Dresslar was commenting in the wake of a speech by state Controller John Chiang yesterday, in which Chiang said California is poised to boycott Standard & Poor's because the rating agency won't sit down with issuers to discuss changes to the rating system.

In California, it is the treasurer's office, under Lockyer, that issues state bonds and contracts with rating agencies.

"We appreciate the controller's support for Lockyer's initiative to end the taxpayer rip-off that's occurring under the current system," Dresslar said.

He said Lockyer believes Standard & Poor's has been completely uncooperative in response to his calls for reforms to the municipal bond rating system.
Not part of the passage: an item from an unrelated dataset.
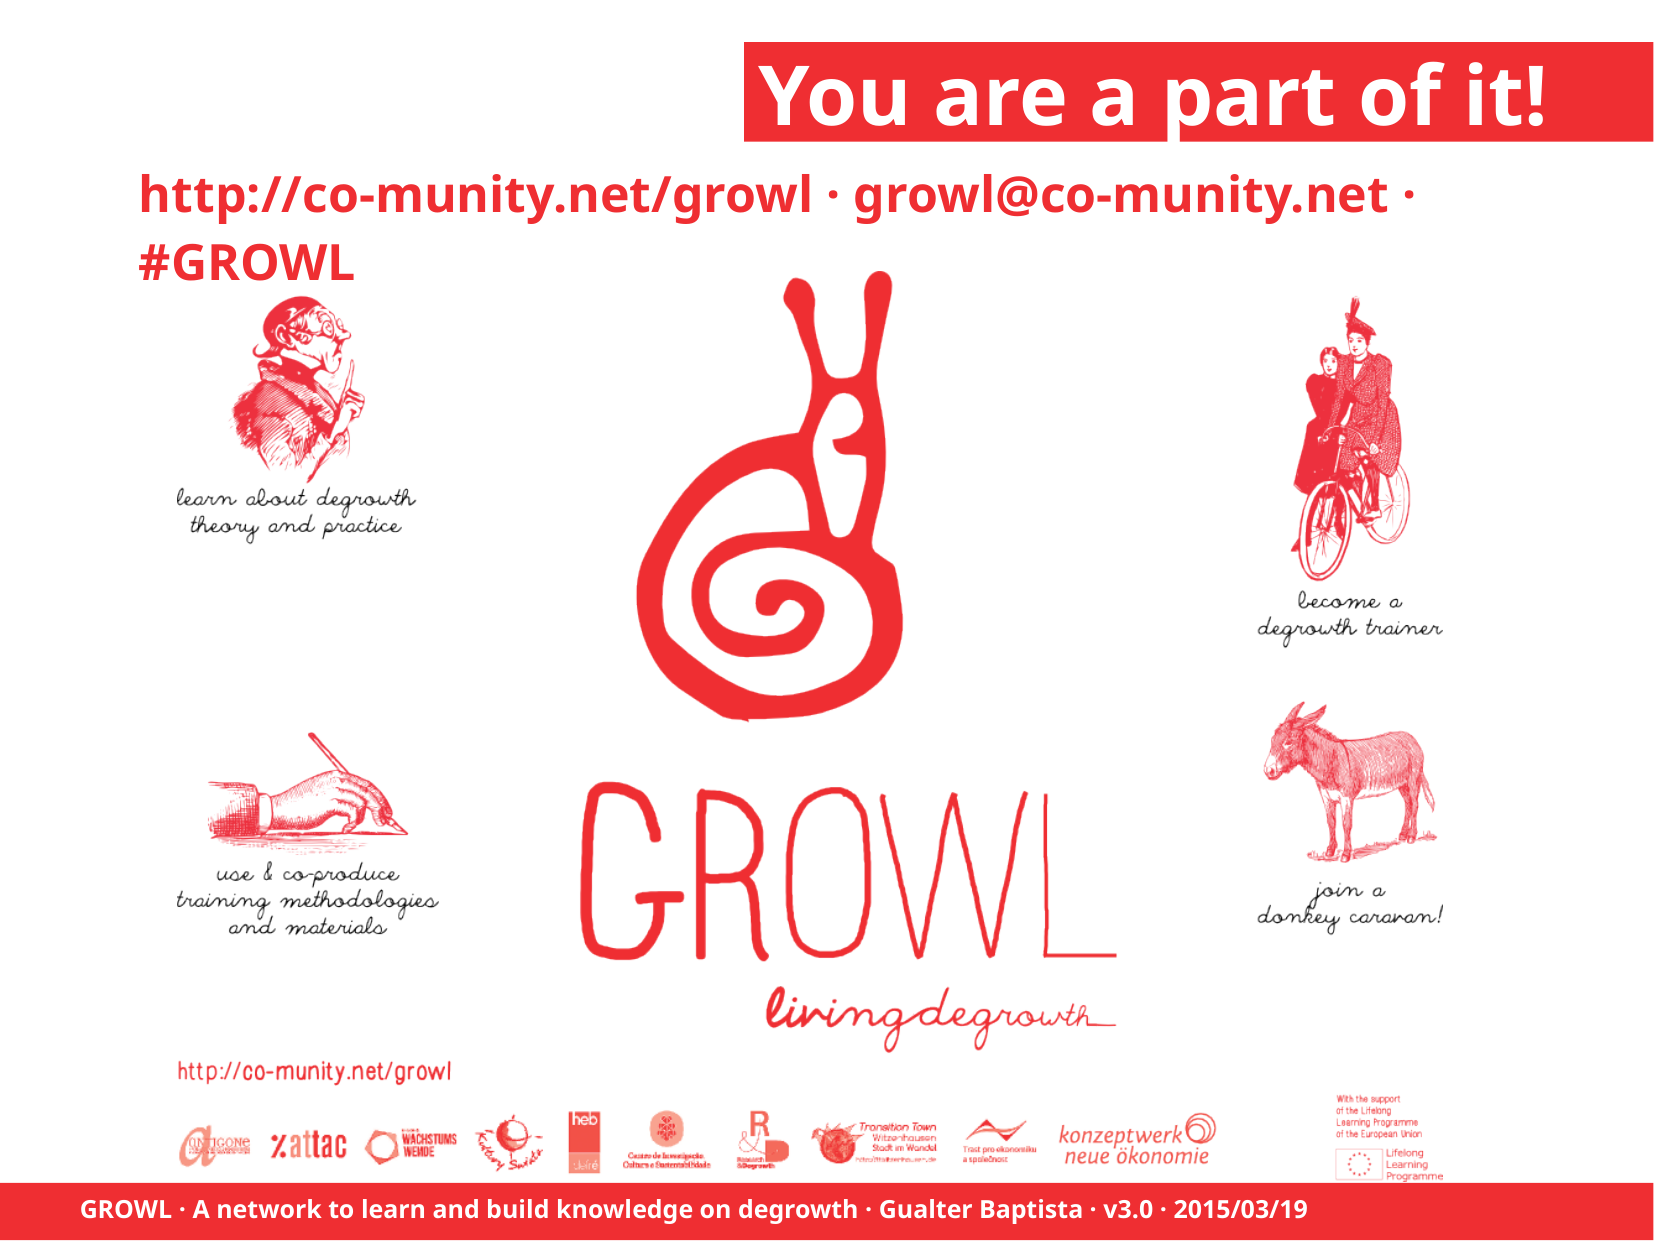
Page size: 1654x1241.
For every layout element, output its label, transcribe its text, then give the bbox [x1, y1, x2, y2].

list http://co-munity.net/growl · growl@co-munity.net · #GROWL [124, 154, 1596, 344]
picture [177, 344, 1443, 1182]
title You are a part of it! [744, 42, 1654, 142]
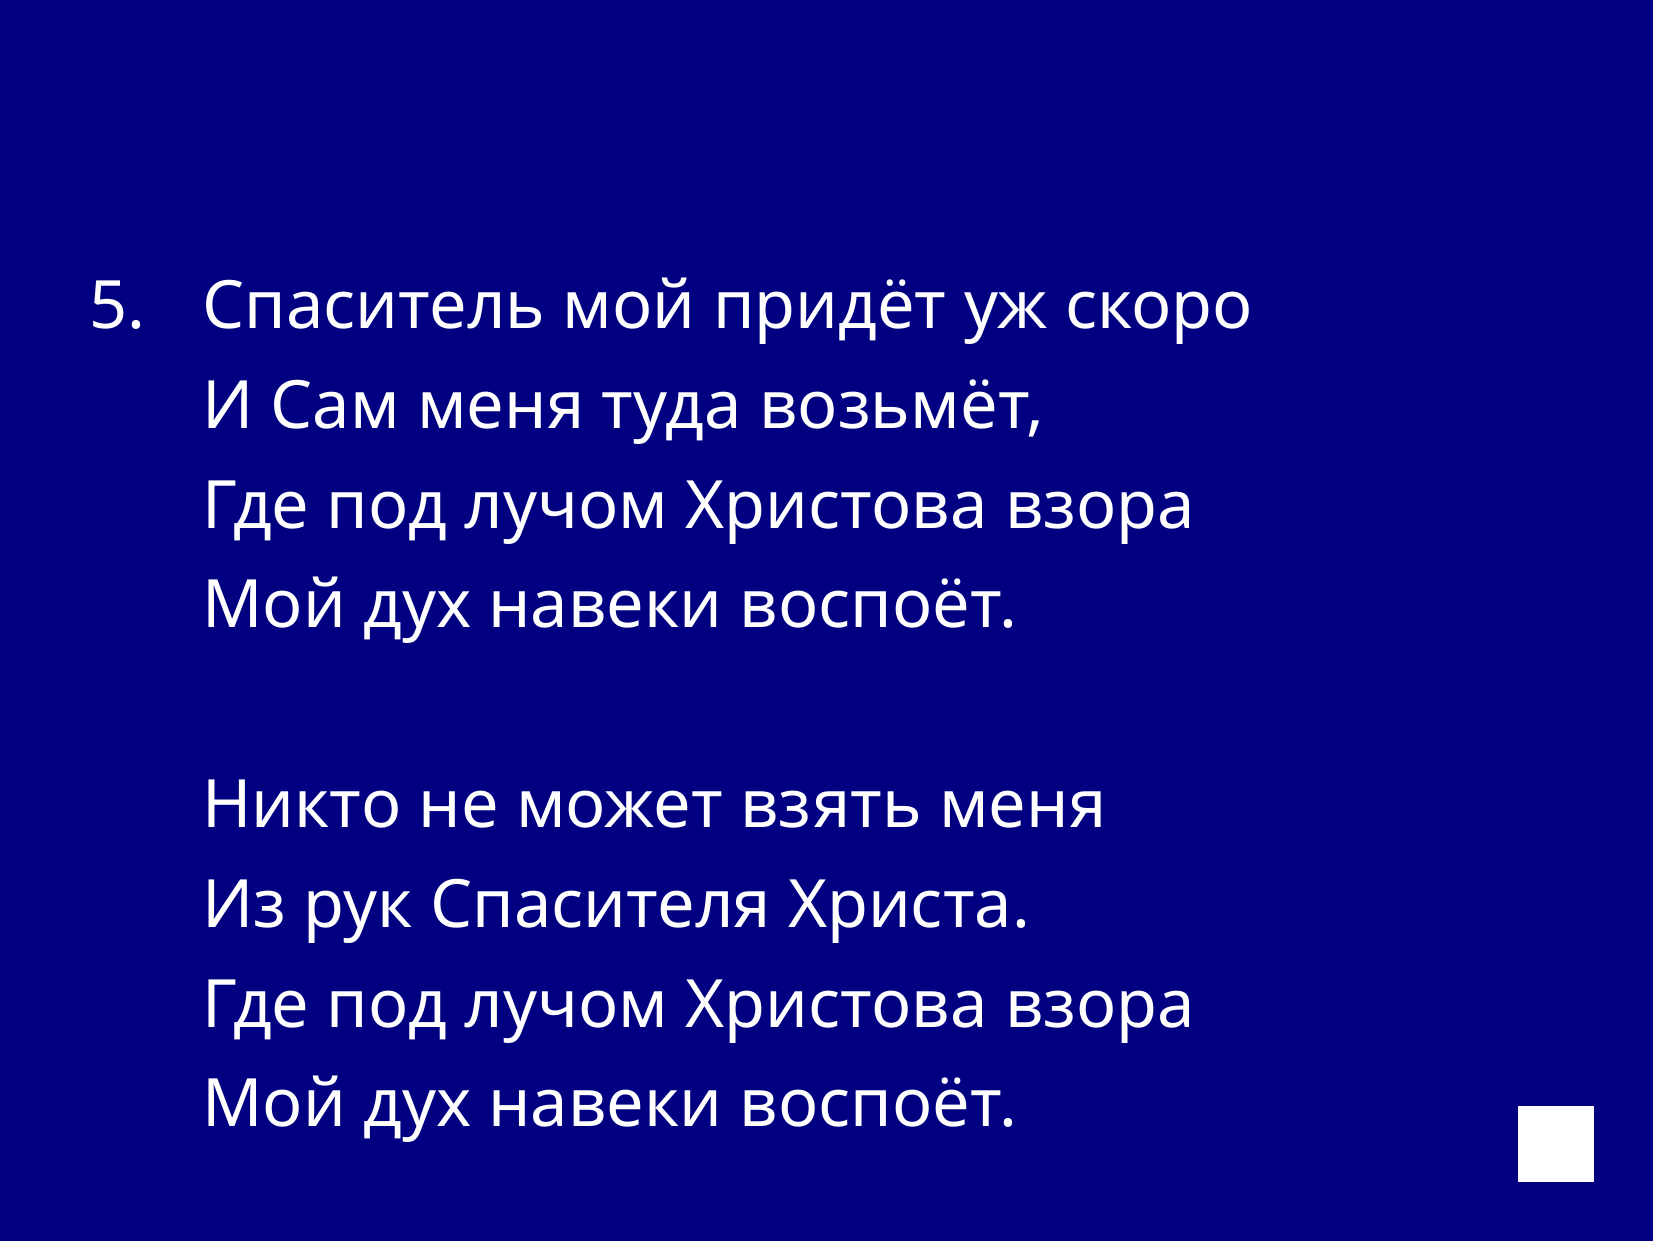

"We have evaluated the possibility of boycotting Standard & Poor's," Dresslar said. "Unfortunately, given current market realities and Standard & Poor's dominance of the market, such an action would be counterproductive to the goal of protecting taxpayers."

Lockyer, in a March letter signed by 14 other prominent issuer officials from around the country, urged the three major rating agencies to create new rating standards for municipal debt. They say the existing rating system for municipal bonds is unfair because it assigns munis lower ratings than corporate bonds that have higher default risks.

Chiang told The Bond Buyer his boycott call was designed simply to draw Standard & Poor's into the discussion over the rating system.

"We have been in discussion with various market participants about our ratings and we welcome the opportunity to meet and speak with the controller as well," Standard & Poor's spokesman Christopher Mortell said in an e-mailed statement yesterday.

Moody's Investor's Service and Fitch Ratings "have been somewhat constructive in their response to the call for reform," Dresslar said. "Standard & Poor's has done nothing but stonewall, distort facts, and issue condescending lectures."

Standard & Poor's officials have said they already have a global rating scale used across all sectors.

"That is an outright falsehood," Dresslar said. "They should quit telling that lie." In his March letter, Lockyer said municipal bonds with Standard & Poor's BBB rating have defaulted at half the rate of AAA corporates.

A boycott of Standard & Poor's, Dresslar said, would cost taxpayers too much because it would probably raise the cost of bond insurance and make it harder for the state to obtain letters of credit and liquidity support.

Moody's is currently taking comments on a plan to assign global scale ratings in addition to municipal scale ratings to tax-exempt municipal obligations upon issuer request, starting in May.

It already offers such ratings to municipal issuers of taxable bonds. In the case of California general obligation bonds, rated A1 on the Moody's municipal scale, Moody's assigns its global scale Aaa rating.

Chiang and Lockyer both sit on the boards that govern the two of the nation's largest retirement systems, the California Public Employees Retirement System and the California State Teachers Retirement System.

CalPERS has already formally endorsed Lockyer's rating reform effort and Chiang said CalSTRS is expected to do so as well. That could even result in proxy battles against the owner of Standard & Poor's, McGraw-Hill Cos., to facilitate issuers' efforts to seek rating reform, Chiang said.

Another issuer official, Dormitory Authority of the State of New York executive director David Brown, added his name to the rating reform bandwagon this week.

"I join Treasurer Lockyer in looking forward to the day when the current rating system is replaced by a unified approach that equitably assesses the creditworthiness of corporate and municipal bonds," Brown said in a statement dated Monday.

Frank Hoadley, chairman of the debt management committee of the Government Finance Officers Association, said discussions are underway among committee members about the issue of rating reform, but that GFOA is not at the point of having a policy position.

"There is a spectrum of opinion out there right now," he said. Hoadley, who is Wisconsin's capital finance director, added that the Wisconsin government has taken no position on the issue.

Richard Larkin, senior vice president and director of research for Herbert J. Sims & Co., said yesterday in an e-mail: "As much as I think that municipal ratings are too low, if S&P caves in to this pressure, they stand to see their reputation as 'independent' being questioned. S&P is between a rock and a hard place now."

Ted Phillips contributed to this story.